The game show, Survivor, strands 19 (willing) contestants on an island, where they compete in immunity and reward challenges and each team ends up voting their members out. At the end of 39 days, a final three remains and the winner is chosen by a jury made up of that season's former players who, earlier, were voted out of the game. The game is about social skills, manipulation, and strength—all which can be seriously influenced by a lack of nourishment.  

Unfortunately, the tribe(s) are only eating well a few nights out of their presumed month on the island. The food usually comes through reward challenges or when the two tribes merge into one and they have a celebratory feast. Some seasons, tribes aren't even given rice and beans, so essentially, they are starved to the point of barely surviving. Hence the name. 

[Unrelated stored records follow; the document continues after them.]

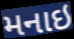
મનાઇ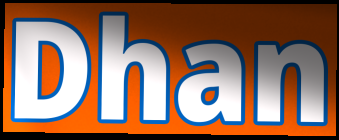
DhanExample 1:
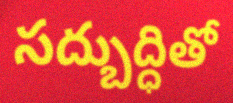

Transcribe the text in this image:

సద్బుద్ధితో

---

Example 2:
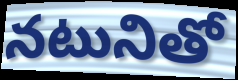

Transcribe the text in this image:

నటునితో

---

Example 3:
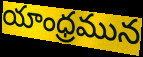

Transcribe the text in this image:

యాంధ్రమున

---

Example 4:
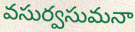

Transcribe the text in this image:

వసుర్వసుమనా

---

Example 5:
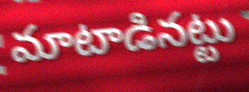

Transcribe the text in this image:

మాటాడినట్టు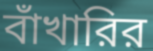
বাঁখারির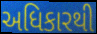
અધિકારથીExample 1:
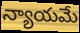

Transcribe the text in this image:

న్యాయమే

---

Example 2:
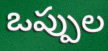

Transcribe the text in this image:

ఒప్పుల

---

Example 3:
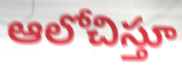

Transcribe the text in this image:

ఆలోచిస్తూ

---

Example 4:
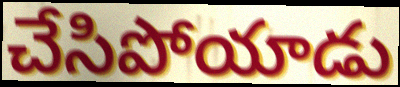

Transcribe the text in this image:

చేసిపోయాడు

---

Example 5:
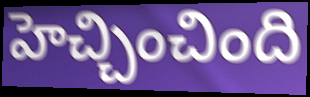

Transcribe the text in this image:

హెచ్చించింది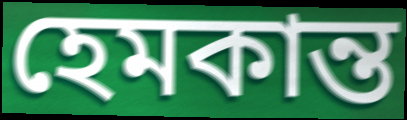
হেমকান্ত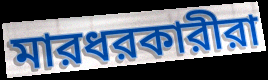
মারধরকারীরা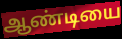
ஆண்டியைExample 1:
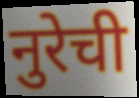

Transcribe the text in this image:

नुरेची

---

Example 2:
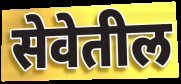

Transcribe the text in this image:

सेवेतील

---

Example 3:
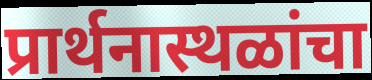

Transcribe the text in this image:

प्रार्थनास्थळांचा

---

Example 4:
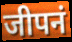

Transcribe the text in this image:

जीपनं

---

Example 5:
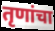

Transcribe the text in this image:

तृणांचा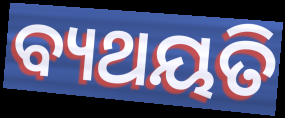
ବ୍ୟଥୟତି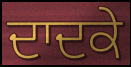
ਦਾਦਕੇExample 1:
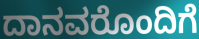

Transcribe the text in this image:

ದಾನವರೊಂದಿಗೆ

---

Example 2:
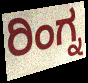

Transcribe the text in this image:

ರಿಂಗ್ನ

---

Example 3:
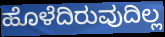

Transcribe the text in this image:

ಹೊಳೆದಿರುವುದಿಲ್ಲ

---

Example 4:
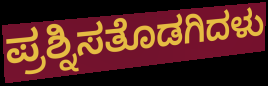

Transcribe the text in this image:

ಪ್ರಶ್ನಿಸತೊಡಗಿದಳು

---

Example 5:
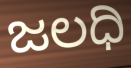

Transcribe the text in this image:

ಜಲಧಿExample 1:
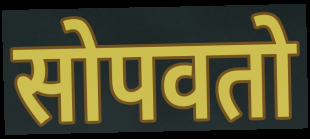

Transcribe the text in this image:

सोपवतो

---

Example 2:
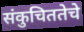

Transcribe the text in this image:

संकुचिततेचे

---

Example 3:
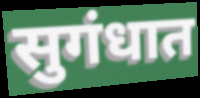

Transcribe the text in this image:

सुगंधात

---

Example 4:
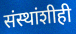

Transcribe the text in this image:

संस्थांशीही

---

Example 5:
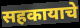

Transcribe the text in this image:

सहकायाचे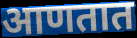
आणतात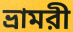
ভ্রামরীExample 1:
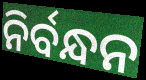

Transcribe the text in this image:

ନିର୍ବନ୍ଧନ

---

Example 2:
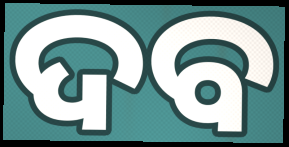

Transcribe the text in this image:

ଦବ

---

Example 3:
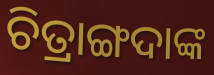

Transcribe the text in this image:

ଚିତ୍ରାଙ୍ଗଦାଙ୍କ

These people are competing for a grand prize of a million dollars, but the sole survivor had to give up ice cream, pasta, french fries and pizza for 39 days. So, are they really winning?  

Thankfully, tribes do eat well if they win reward challenges. The reward usually involves the tribe being taken off the island to eat, and they also get another form of indulgence—like tooth brushes, showers, or some from of comfort.

At the beginning of the reward challenge, the host, Jeff Probst, either mentions what food they will be eating, or pulls a cover off of a table full of delicious burgers and steaks to tempt their empty stomachs. But, even if they castaways feast on one night, the next night they are starving again. It's a shame how the human body works, isn't it?   

In one of the immunity challenges in Survivor Amazon, tribe-mates Jenna Morasca and Heidi Strobel stripped for peanut butter because it sounded more alluring than being safe in the game. While this may sound funny, their bodies were wrecked from extreme conditions on the island and they were severely malnourished (you could see the outline of each rib, people).

The decision may look silly to those of us eating Cheetos on the couch, but not eating for three days can make people do crazy things.  

Many of the castaways leave the game with a record high weight loss. Although, many of them have claimed in follow-up interviews and articles that they don't just lose weight, but also muscle, calories and protein that make them both physically and emotionally weak. 

Some of the most notable drops in weight are: Kathy O'Brien (Survivor All-Stars) who lost 36 pounds, Tom Buchanan (Survivor Africa) who lost 77 pounds, and winner Tina Wesson (Survivor Australia) who lost 16 pounds leaving her days on the island at 99 pounds.  

Most of the contestants gain the weight back once they return home. Many contestants have had to ease their way back into eating everyday foods because of having a stomach that can't handle sugary or salty flavor.  

If you love rice and beans, the survivor diet doesn't sound so bad. But if you also love brownies and coffee, it could lead to 39 days of cravings.

The survivor diet usually consists of simple, bland foods such as rice, manioc flour, beans, the occasional fish or chicken, plant-based foods and some local fruit found amongst the trees and bushes of the island.

If you are really looking to lose weight, there are more safe and comfortable ways to do so. While I love the game, I do not condone it as a weight loss program. 

But, if you take on the show and like your thin, tanned Survivor body, my advice would be to take a lot of pictures before eating wings and drinking beer.